═══ Input records ═══

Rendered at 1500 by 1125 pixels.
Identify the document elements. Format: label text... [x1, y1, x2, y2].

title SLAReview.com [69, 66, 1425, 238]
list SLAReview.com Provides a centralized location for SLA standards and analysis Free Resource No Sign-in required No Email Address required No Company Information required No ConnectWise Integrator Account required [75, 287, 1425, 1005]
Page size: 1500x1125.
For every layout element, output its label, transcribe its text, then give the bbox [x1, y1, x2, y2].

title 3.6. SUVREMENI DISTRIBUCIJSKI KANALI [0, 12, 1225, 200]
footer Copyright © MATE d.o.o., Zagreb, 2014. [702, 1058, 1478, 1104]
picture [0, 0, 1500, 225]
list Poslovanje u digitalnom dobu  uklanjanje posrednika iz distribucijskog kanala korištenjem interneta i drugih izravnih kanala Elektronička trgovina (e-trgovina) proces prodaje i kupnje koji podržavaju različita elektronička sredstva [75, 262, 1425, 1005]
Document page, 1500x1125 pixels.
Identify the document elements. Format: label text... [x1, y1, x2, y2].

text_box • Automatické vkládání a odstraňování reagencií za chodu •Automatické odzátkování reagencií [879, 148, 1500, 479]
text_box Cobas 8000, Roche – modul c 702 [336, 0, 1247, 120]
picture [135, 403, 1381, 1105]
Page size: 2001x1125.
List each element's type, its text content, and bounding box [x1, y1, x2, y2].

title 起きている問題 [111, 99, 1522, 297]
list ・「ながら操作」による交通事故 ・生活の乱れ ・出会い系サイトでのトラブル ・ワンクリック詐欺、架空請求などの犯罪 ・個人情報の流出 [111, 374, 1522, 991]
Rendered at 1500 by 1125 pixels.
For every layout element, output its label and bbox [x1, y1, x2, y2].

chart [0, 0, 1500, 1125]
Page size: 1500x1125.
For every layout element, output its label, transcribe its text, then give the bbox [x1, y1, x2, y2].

═══

- Job -
Line by line, reproduce the material exactly.

- Finished task -
Rendered at 1500 by 1125 pixels.
Identify the document elements. Format: label text... [x1, y1, x2, y2].

title SLAReview.com [69, 66, 1425, 238]
list SLAReview.com Provides a centralized location for SLA standards and analysis Free Resource No Sign-in required No Email Address required No Company Information required No ConnectWise Integrator Account required [75, 287, 1425, 1005]
Page size: 1500x1125.
For every layout element, output its label, transcribe its text, then give the bbox [x1, y1, x2, y2].

title 3.6. SUVREMENI DISTRIBUCIJSKI KANALI [0, 12, 1225, 200]
footer Copyright © MATE d.o.o., Zagreb, 2014. [702, 1058, 1478, 1104]
picture [0, 0, 1500, 225]
list Poslovanje u digitalnom dobu  uklanjanje posrednika iz distribucijskog kanala korištenjem interneta i drugih izravnih kanala Elektronička trgovina (e-trgovina) proces prodaje i kupnje koji podržavaju različita elektronička sredstva [75, 262, 1425, 1005]
Document page, 1500x1125 pixels.
Identify the document elements. Format: label text... [x1, y1, x2, y2].

text_box • Automatické vkládání a odstraňování reagencií za chodu •Automatické odzátkování reagencií [879, 148, 1500, 479]
text_box Cobas 8000, Roche – modul c 702 [336, 0, 1247, 120]
picture [135, 403, 1381, 1105]
Page size: 2001x1125.
List each element's type, its text content, and bounding box [x1, y1, x2, y2].

title 起きている問題 [111, 99, 1522, 297]
list ・「ながら操作」による交通事故 ・生活の乱れ ・出会い系サイトでのトラブル ・ワンクリック詐欺、架空請求などの犯罪 ・個人情報の流出 [111, 374, 1522, 991]
Rendered at 1500 by 1125 pixels.
For every layout element, output its label and bbox [x1, y1, x2, y2].

chart [0, 0, 1500, 1125]
Page size: 1500x1125.
For every layout element, output its label, transcribe its text, then give the bbox [x1, y1, x2, y2].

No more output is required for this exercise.